Roo’s not alone in wanting a transfer...
Reporter: The Friday Thing
Date published: 22 October 2010
LIFE AND OTHER BITS: AS you batten down the hatches and contemplate burning the furniture to keep out the chill brought on by the no-spending review, spare a thought for Wayne Rooney (Wazza to his friends at Mensa).
Poor Wayne is only earning £200,000 a week and feels the need to be at least on £250,000 to meet his running expenses.
These expenses include more Louis Vuitton bags and Jimmy Choo shoes for his wife who takes to sulking just because he has some rather exotic and expensive female friends with whom he no doubt discusses tactics, especially the merits of playing with two strikers up front.
To further his ambitions, improve his pay packet and perhaps to widen his circle of exotic friends, Wayne wants to leave Manchester United.

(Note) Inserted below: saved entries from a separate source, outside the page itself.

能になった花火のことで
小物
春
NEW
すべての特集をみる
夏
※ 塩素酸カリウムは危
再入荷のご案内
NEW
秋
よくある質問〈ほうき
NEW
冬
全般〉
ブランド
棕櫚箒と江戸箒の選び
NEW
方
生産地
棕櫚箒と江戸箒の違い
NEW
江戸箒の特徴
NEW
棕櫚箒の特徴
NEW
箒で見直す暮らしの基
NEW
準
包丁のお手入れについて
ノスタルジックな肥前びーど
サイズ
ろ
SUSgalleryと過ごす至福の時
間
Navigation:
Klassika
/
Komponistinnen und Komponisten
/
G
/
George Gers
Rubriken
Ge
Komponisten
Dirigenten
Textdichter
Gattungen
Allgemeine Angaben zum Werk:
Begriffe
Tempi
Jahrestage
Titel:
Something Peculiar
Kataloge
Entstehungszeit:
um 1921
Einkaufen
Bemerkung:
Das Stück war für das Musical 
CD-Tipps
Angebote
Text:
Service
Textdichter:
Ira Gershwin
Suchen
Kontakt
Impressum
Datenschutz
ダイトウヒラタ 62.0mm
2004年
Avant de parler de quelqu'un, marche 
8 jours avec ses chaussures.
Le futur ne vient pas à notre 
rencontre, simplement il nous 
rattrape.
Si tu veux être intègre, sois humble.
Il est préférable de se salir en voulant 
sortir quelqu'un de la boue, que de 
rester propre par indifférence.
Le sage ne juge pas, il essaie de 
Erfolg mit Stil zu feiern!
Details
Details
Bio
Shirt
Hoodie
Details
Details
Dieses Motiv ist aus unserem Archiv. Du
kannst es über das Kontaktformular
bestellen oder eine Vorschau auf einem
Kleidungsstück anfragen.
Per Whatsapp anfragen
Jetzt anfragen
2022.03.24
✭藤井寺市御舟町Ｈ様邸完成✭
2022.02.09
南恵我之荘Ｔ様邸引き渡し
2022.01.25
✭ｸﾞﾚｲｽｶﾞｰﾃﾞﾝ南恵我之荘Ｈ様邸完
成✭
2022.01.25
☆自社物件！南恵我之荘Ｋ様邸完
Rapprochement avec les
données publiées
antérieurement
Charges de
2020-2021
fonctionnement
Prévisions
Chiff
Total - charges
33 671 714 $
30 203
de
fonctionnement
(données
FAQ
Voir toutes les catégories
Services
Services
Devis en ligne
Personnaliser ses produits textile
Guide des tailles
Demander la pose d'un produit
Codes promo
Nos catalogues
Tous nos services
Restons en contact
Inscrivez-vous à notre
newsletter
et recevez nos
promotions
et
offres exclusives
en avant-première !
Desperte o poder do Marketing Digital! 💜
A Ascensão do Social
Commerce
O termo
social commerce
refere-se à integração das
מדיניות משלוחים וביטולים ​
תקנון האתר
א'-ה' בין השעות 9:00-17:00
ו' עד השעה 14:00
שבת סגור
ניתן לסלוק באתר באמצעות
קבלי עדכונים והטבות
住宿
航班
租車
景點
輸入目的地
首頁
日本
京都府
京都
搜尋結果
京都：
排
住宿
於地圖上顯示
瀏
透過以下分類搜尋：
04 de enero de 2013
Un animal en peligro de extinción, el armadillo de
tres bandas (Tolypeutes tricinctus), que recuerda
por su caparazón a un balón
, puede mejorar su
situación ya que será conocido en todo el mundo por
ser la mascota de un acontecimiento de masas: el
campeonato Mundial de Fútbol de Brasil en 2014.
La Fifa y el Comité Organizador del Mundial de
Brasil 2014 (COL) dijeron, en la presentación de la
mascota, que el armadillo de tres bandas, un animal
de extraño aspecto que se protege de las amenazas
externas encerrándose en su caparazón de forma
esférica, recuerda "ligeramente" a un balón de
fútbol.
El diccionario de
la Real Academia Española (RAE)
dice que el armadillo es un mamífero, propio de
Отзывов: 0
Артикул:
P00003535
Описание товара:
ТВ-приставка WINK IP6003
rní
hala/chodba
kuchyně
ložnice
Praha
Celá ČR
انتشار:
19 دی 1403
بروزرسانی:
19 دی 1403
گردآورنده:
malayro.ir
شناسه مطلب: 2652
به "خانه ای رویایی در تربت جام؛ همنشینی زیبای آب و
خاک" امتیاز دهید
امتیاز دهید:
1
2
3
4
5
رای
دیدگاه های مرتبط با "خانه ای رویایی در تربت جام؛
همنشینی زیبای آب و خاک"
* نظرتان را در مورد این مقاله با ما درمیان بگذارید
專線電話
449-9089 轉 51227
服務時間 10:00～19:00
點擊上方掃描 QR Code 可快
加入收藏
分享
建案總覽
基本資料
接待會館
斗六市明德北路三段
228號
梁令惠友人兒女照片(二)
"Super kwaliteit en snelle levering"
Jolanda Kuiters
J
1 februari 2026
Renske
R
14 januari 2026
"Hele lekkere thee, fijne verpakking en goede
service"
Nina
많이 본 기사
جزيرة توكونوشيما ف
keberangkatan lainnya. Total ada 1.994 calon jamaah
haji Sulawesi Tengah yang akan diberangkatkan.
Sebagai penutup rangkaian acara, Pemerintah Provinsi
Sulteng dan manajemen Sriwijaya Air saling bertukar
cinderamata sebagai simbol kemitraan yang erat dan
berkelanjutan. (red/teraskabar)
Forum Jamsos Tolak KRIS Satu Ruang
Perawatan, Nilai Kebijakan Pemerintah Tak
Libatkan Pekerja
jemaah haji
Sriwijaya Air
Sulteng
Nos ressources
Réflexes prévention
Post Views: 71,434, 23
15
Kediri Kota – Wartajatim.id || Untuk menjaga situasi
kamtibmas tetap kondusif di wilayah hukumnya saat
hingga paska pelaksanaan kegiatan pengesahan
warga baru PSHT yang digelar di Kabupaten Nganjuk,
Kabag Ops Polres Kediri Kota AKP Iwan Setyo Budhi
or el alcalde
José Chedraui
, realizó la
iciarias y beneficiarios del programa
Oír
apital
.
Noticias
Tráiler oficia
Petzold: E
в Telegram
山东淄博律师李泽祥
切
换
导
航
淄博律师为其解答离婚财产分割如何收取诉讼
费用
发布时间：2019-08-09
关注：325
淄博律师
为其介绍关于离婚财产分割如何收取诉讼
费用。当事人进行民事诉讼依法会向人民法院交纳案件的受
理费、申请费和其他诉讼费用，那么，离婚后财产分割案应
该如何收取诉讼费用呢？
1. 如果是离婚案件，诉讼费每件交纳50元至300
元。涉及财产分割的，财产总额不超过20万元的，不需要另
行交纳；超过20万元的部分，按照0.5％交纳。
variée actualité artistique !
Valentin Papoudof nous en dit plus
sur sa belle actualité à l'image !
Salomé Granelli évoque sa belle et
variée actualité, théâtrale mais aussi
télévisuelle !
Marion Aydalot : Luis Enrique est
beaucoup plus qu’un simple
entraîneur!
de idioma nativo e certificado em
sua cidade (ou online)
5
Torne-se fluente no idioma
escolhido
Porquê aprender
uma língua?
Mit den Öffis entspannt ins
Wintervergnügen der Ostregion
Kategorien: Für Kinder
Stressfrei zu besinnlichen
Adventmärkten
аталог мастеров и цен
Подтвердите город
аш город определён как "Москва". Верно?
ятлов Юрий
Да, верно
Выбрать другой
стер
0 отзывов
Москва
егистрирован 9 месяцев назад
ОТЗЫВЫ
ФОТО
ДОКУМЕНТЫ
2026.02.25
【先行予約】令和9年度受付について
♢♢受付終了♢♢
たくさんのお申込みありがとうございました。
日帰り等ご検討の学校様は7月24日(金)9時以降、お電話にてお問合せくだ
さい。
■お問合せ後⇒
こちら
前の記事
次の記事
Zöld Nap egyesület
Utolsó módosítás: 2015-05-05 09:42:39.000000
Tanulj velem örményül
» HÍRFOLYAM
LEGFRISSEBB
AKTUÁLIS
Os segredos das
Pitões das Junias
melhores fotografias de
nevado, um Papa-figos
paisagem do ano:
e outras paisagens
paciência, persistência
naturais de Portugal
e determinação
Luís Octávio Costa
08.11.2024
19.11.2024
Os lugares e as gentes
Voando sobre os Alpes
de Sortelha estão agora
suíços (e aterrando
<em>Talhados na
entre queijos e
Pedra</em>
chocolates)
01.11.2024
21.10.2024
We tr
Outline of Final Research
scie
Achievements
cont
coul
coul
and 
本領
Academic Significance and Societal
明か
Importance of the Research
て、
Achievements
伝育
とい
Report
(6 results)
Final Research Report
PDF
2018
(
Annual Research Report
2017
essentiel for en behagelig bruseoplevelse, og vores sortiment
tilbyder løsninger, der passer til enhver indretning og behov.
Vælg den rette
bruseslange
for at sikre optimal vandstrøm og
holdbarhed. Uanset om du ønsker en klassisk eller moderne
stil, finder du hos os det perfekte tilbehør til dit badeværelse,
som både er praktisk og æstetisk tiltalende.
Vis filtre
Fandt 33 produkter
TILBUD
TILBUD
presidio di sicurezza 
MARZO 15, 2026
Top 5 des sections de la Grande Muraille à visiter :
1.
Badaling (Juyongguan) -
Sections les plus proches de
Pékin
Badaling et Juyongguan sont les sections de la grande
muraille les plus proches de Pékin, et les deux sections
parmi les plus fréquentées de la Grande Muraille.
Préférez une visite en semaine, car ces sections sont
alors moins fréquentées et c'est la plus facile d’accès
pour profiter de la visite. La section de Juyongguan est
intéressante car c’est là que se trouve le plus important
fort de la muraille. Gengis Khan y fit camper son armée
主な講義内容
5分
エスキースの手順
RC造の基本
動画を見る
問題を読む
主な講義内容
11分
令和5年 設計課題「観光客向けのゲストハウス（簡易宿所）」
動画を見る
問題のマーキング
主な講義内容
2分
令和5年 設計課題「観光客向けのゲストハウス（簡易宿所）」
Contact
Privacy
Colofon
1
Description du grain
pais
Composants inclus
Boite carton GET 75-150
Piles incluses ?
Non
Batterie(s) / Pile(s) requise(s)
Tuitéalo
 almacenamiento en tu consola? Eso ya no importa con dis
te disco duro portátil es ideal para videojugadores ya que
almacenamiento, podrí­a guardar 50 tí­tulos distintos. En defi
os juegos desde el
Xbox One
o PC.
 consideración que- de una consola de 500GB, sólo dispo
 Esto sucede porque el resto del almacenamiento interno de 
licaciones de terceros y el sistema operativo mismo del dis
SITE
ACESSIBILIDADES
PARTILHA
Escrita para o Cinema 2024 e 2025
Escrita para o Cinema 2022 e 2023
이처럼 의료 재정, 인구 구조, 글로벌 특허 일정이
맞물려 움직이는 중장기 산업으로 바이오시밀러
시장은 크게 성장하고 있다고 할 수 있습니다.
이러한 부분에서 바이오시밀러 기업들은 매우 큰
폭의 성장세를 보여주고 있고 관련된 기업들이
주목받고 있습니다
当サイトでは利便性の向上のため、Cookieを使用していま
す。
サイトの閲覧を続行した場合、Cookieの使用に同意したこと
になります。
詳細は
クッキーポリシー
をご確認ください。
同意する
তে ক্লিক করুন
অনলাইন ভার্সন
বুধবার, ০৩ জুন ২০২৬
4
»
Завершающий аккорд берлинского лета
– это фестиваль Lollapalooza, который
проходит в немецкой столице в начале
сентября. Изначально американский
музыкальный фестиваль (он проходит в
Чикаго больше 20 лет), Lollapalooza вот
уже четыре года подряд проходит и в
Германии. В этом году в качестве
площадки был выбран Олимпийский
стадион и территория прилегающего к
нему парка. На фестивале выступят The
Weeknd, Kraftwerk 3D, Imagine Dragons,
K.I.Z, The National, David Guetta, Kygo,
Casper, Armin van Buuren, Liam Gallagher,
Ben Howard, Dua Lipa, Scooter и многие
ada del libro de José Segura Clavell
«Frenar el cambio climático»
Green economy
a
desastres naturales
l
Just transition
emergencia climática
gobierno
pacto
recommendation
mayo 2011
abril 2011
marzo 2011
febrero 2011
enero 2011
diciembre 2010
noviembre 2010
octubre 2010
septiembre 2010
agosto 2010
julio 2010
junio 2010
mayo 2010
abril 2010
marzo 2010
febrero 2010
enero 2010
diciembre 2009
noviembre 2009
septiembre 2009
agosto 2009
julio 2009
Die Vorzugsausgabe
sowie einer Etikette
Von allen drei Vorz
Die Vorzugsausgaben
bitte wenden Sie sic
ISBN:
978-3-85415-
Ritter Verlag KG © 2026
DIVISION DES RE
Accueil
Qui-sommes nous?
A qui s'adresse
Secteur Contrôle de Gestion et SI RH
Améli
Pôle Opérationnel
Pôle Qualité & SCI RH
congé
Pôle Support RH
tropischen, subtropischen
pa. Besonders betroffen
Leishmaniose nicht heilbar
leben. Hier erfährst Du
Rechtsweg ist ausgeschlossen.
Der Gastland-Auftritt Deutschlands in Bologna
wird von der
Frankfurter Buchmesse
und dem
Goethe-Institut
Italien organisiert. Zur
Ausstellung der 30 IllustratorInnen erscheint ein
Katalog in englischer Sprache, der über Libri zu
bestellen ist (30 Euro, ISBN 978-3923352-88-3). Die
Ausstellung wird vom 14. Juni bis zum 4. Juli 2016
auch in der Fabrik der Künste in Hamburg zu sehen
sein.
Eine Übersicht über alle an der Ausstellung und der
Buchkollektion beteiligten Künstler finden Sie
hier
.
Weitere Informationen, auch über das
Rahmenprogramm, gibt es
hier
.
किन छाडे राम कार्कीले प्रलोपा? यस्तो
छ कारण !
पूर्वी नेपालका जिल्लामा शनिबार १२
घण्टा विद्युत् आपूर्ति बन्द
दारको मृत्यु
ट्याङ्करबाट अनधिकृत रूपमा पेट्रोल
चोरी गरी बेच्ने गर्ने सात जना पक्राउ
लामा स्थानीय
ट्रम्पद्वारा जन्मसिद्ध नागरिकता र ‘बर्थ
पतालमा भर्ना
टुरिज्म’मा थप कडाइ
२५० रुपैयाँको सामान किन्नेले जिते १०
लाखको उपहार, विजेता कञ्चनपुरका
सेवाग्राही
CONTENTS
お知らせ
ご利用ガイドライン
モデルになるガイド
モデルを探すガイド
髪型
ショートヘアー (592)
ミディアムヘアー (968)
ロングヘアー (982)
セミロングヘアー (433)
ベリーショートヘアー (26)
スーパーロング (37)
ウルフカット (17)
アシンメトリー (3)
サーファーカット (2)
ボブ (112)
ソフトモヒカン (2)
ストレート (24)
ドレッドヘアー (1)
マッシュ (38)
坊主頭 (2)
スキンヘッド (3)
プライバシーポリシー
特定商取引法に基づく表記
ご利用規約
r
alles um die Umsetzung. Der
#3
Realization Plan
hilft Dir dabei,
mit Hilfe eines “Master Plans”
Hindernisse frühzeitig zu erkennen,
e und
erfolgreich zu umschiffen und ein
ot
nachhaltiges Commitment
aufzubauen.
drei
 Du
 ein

But he is not alone. Wayne shares this wanderlust with, believe it or not, a host of Church of England clergymen. Not that the local vicar has suddenly adopted Wayne’s habits, tastes and fancies (although what dark fantasies lurk beneath those vestments, who can say) the appeal for them is the Roman Catholic Church team, managed by the Pope. Nor is the vicar chasing such an extravagant pay rise (collections from the hardy souls who brave the early Sunday morning trek to perch on unforgiving pews are more likely to fund a bike than a Bentley).
And unlike our Wayne, the vicars want to see rather less of women in their lives and fear that the pulpit is under threat from a new female army of Christian soldiers that could soon see less Jesus and too much Shesus in the church hierarchy.
The Archbishop of Canterbury — the Anglican church’s version of Sir Alex Ferguson, but without the rants — faces his own exodus as vicars and bishops leave to join the other team (handicapped if, as the rumour has it, they are all left-footers).
But, in what might pass as “Mass of the Day”, the Rev Stephen Bould, committed Anglican, told his stay-put flock: “We are in a battle, we must fight with flair, imagination and spirit.” Then he handed out the half-time oranges.
IT is good of Howard Sykes to jump to the defence of Charlie Parker’s £213,000 salary. I am sure that the 800 or so council employees who are cowering under the threat of redundancy think it is a very noble gesture.
FINAL WORD: How can David Cameron claim that Britain will remain a “first-rate military power”? We have not been that since the end of the Second World War. Instead of defending our friends all we can do is try to buy them with £7 billion pounds of overseas aid we can’t afford.